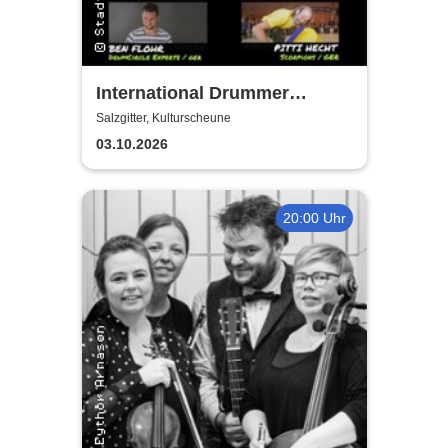
International Drummer
Meeting Konzert |
Salzgitter, Kulturscheune
Kulturscheune
03.10.2026
20:00 Uhr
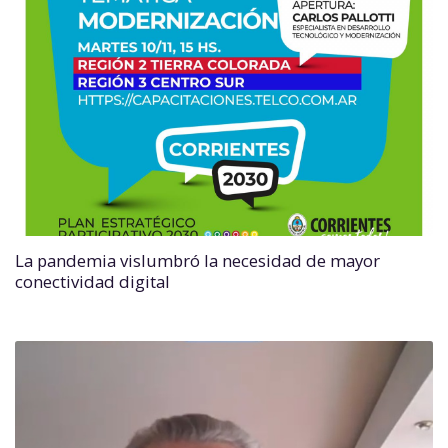
La pandemia vislumbró la necesidad de mayor
conectividad digital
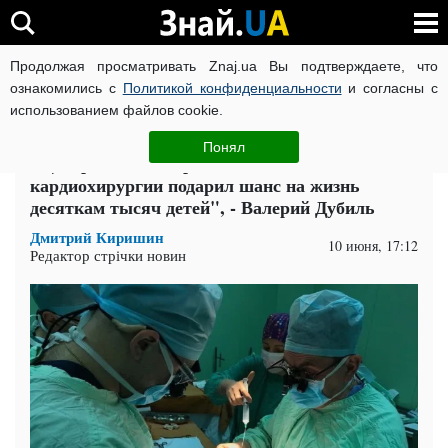
Продолжая просматривать Znaj.ua Вы подтверждаете, что
ВОЙНА РОССИИ ПРОТИВ УКРАИНЫ
КОРОНАВИРУС В 
ознакомились с
Политикой конфиденциальности
и согласны с
использованием файлов cookie.
Главная
Политика
ЧИТАТИ УКРАЇНСЬКОЮ
Понял
"Центр детской кардиологии и
кардиохирургии подарил шанс на жизнь
десяткам тысяч детей", - Валерий Дубиль
Дмитрий Киришин
10 июня, 17:12
Редактор стрічки новин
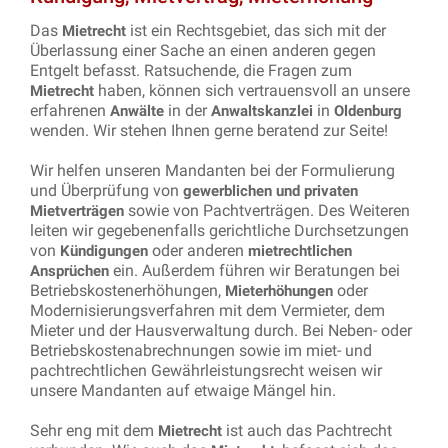
Das
ist ein Rechtsgebiet, das sich mit der
Mietrecht
Überlassung einer Sache an einen anderen gegen
Entgelt befasst. Ratsuchende, die Fragen zum
haben, können sich vertrauensvoll an unsere
Mietrecht
erfahrenen
in der
in
Anwälte
Anwaltskanzlei
Oldenburg
wenden. Wir stehen Ihnen gerne beratend zur Seite!
Wir helfen unseren Mandanten bei der Formulierung
und Überprüfung von
gewerblichen und privaten
sowie von Pachtverträgen. Des Weiteren
Mietverträgen
leiten wir gegebenenfalls gerichtliche Durchsetzungen
von
oder anderen
Kündigungen
mietrechtlichen
ein. Außerdem führen wir Beratungen bei
Ansprüchen
Betriebskostenerhöhungen,
oder
Mieterhöhungen
Modernisierungsverfahren mit dem Vermieter, dem
Mieter und der Hausverwaltung durch. Bei Neben- oder
Betriebskostenabrechnungen sowie im miet- und
pachtrechtlichen Gewährleistungsrecht weisen wir
unsere Mandanten auf etwaige Mängel hin.
Sehr eng mit dem
ist auch das Pachtrecht
Mietrecht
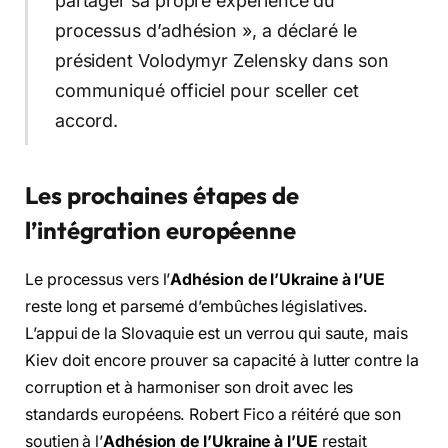
partager sa propre expérience du
processus d’adhésion », a déclaré le
président Volodymyr Zelensky dans son
communiqué officiel pour sceller cet
accord.
Les prochaines étapes de
l’intégration européenne
Le processus vers l’
Adhésion de l’Ukraine à l’UE
reste long et parsemé d’embûches législatives.
L’appui de la Slovaquie est un verrou qui saute, mais
Kiev doit encore prouver sa capacité à lutter contre la
corruption et à harmoniser son droit avec les
standards européens. Robert Fico a réitéré que son
soutien à l’
Adhésion de l’Ukraine à l’UE
restait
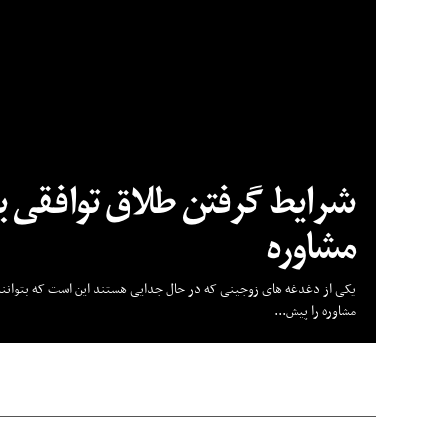
شرایط گرفتن طلاق توافقی 
مشاوره
یکی از دغدغه های زوجینی که در حال جدایی هستند این است که بتوانند
مشاوره را پیش...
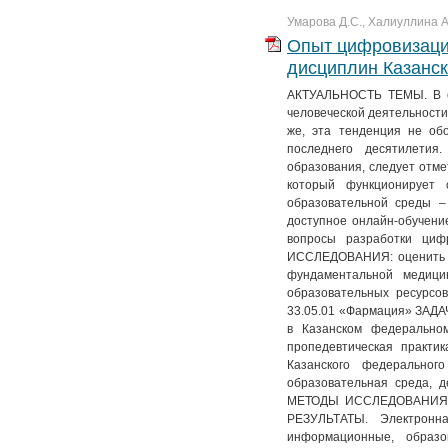
Умарова Д.С., Халиуллина А
Опыт цифровизаци
дисциплин Казанск
АКТУАЛЬНОСТЬ ТЕМЫ. В св
человеческой деятельности
же, эта тенденция не об
последнего десятилетия
образования, следует отм
который функционирует
образовательной среды – 
доступное онлайн-обучени
вопросы разработки циф
ИССЛЕДОВАНИЯ: оценить в
фундаментальной медици
образовательных ресурсов
33.05.01 «Фармация» ЗАДА
в Казанском федеральном
пропедевтическая практи
Казанского федеральног
образовательная среда, 
МЕТОДЫ ИССЛЕДОВАНИЯ: к
РЕЗУЛЬТАТЫ. Электронн
информационные, образо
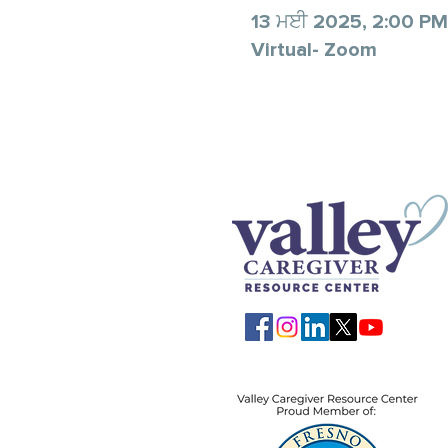
13 ਮਈ 2025, 2:00 PM
Virtual- Zoom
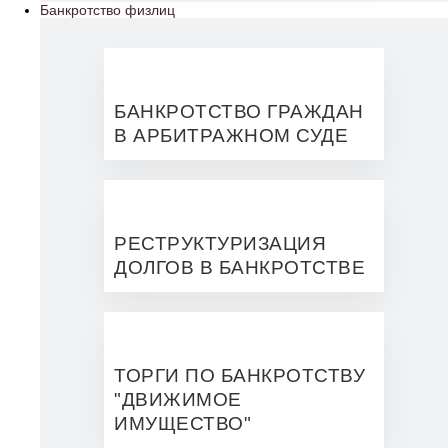
Банкротство физлиц
БАНКРОТСТВО ГРАЖДАН
В АРБИТРАЖНОМ СУДЕ
РЕСТРУКТУРИЗАЦИЯ
ДОЛГОВ В БАНКРОТСТВЕ
ТОРГИ ПО БАНКРОТСТВУ
"ДВИЖИМОЕ
ИМУЩЕСТВО"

PROBLEM TO WORK ON: May I have only the lines from the start of the data through the line containing "pachtrechtlichen Gewährleistungsrecht weisen", both included, reproduced exactly and without the pictures?

EXERCISE SOLUTION:
International Drummer
Meeting Konzert |
Salzgitter, Kulturscheune
Kulturscheune
03.10.2026
20:00 Uhr
La pandemia vislumbró la necesidad de mayor
conectividad digital
Продолжая просматривать Znaj.ua Вы подтверждаете, что
ВОЙНА РОССИИ ПРОТИВ УКРАИНЫ
КОРОНАВИРУС В 
ознакомились с
Политикой конфиденциальности
и согласны с
использованием файлов cookie.
Главная
Политика
ЧИТАТИ УКРАЇНСЬКОЮ
Понял
"Центр детской кардиологии и
кардиохирургии подарил шанс на жизнь
десяткам тысяч детей", - Валерий Дубиль
Дмитрий Киришин
10 июня, 17:12
Редактор стрічки новин
Das
ist ein Rechtsgebiet, das sich mit der
Mietrecht
Überlassung einer Sache an einen anderen gegen
Entgelt befasst. Ratsuchende, die Fragen zum
haben, können sich vertrauensvoll an unsere
Mietrecht
erfahrenen
in der
in
Anwälte
Anwaltskanzlei
Oldenburg
wenden. Wir stehen Ihnen gerne beratend zur Seite!
Wir helfen unseren Mandanten bei der Formulierung
und Überprüfung von
gewerblichen und privaten
sowie von Pachtverträgen. Des Weiteren
Mietverträgen
leiten wir gegebenenfalls gerichtliche Durchsetzungen
von
oder anderen
Kündigungen
mietrechtlichen
ein. Außerdem führen wir Beratungen bei
Ansprüchen
Betriebskostenerhöhungen,
oder
Mieterhöhungen
Modernisierungsverfahren mit dem Vermieter, dem
Mieter und der Hausverwaltung durch. Bei Neben- oder
Betriebskostenabrechnungen sowie im miet- und
pachtrechtlichen Gewährleistungsrecht weisen wir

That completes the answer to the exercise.